Soran University’s Delzyan campus in the autonomous Kurdistan Region. (Photo: Soran University)
Soran University’s Delzyan campus in the autonomous Kurdistan Region. (Photo: Soran University)

During the 1980s and until the Kurdish uprising of 1991 against the former Baathist regime of Iraq, the site that now serves as the Delzyan campus of Soran University functioned as a military base from where Saddam’s soldiers terrorized surrounding villages.

There were, in fact, many military bases in Soran district at the time. This was partly due to the geopolitics of the area, located within the border triangle of Iraq, Iran, and Turkey. The city of Soran, which was called Sidiq back then, was the center for the forced mobilization of people from other districts like Balakayaty, Barzan, and Mergasor in order for the regime to control them and then demolish their towns and villages as a crucial part of the infamous Anfal campaign, now widely recognized as genocide.

Read More: Kurdistan Region aims to 'internationalize' perception of Anfal

Delzyan and other areas around Soran city also held camps for people forcibly displaced from Sidakan. 

Saddam’s forces used the base at Delzyan to command and launch attacks against Kurdish Peshmerga fighters as well as civilians in the bordering areas of Soran. The base was the extension of a much more sophisticated military fortress further south that was completely destroyed by Iranian rocket attacks during the Iran-Iraq war in 1988.

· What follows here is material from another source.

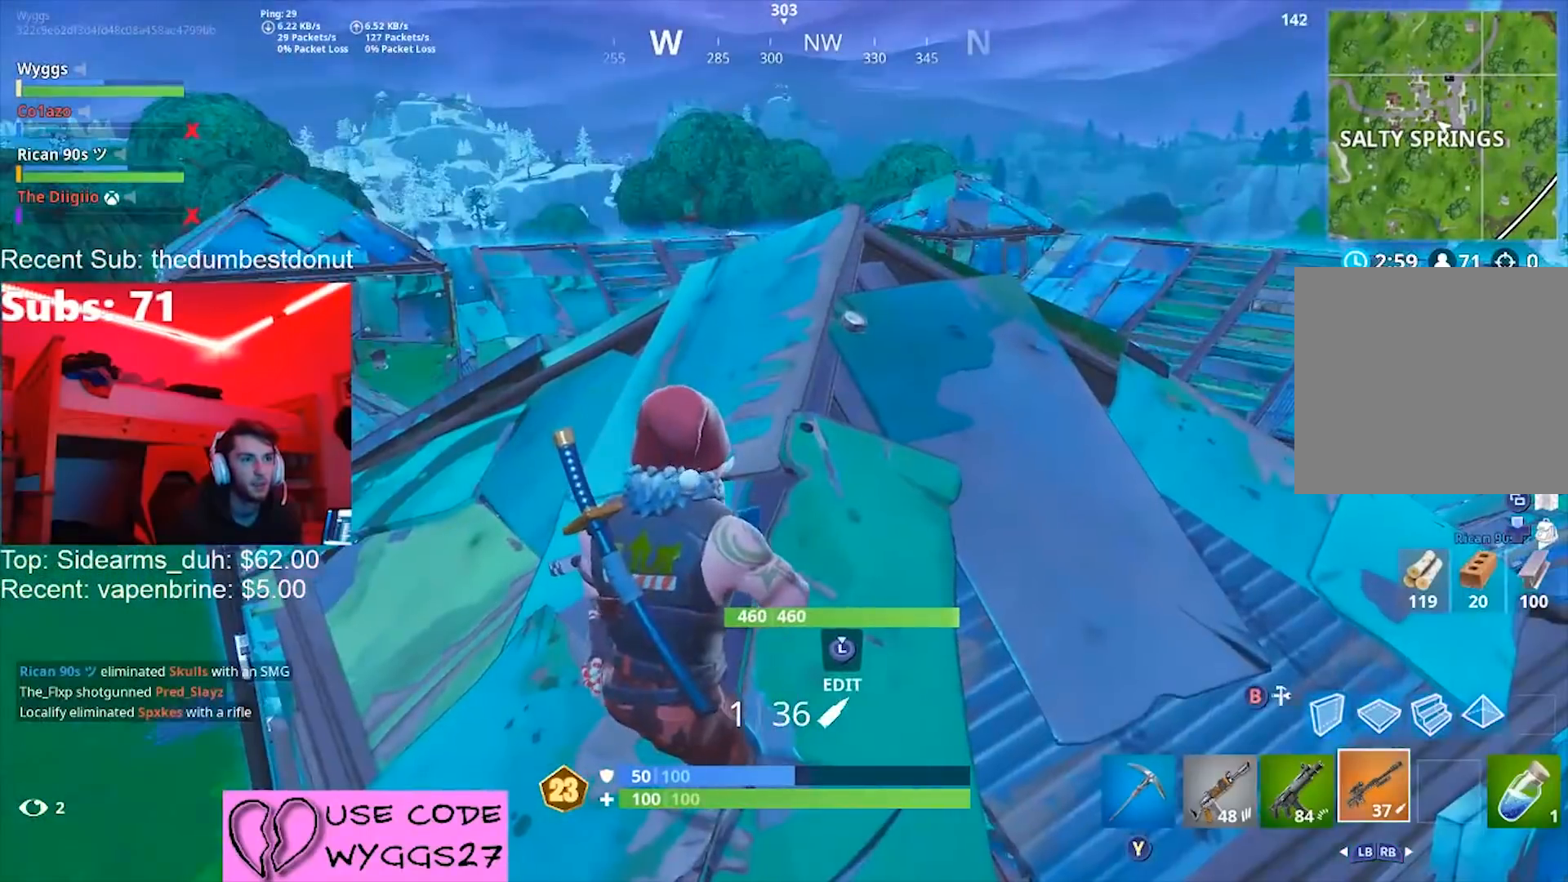
{"buttons": [], "left_stick": "up-right", "right_stick": "down-right", "events": [[367, "left_stick", "center"], [500, "left_stick", "up-right"], [500, "right_stick", "down-right"]]}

Soran University’s Delzyan campus in the autonomous Kurdistan Region. (Photo: Yadgar Ismail/Kurdistan 24)
Soran University’s Delzyan campus in the autonomous Kurdistan Region. (Photo: Soran University)

Delzyan is now a university campus, its grizzly sites of torture and war crimes now a site of liberal education and scientific progress, consisting of five faculties where students from all over the country study as part of curricula in more than 20 different departments.

Capture of the Delzyan Base 

The success story of the university started in 2009, but the liberation of the location began decades earlier.

In March 1991, roughly a dozen undercover Kurdish cadres were informed by their superior,  Islmail Said, about an uprising being planned against the base. 

That senior commander, known as Smko, had arranged a plan to attack the base from four different entrances. March 10, he said, was to be the big day. 

Construction continues at Soran University’s Delzyan campus in the autonomous Kurdistan Region. (Photo: Yadgar Ismail/Kurdistan 24)
Construction continues at Soran University’s Delzyan campus in the autonomous Kurdistan Region. (Photo: Yadgar Ismail/Kurdistan 24)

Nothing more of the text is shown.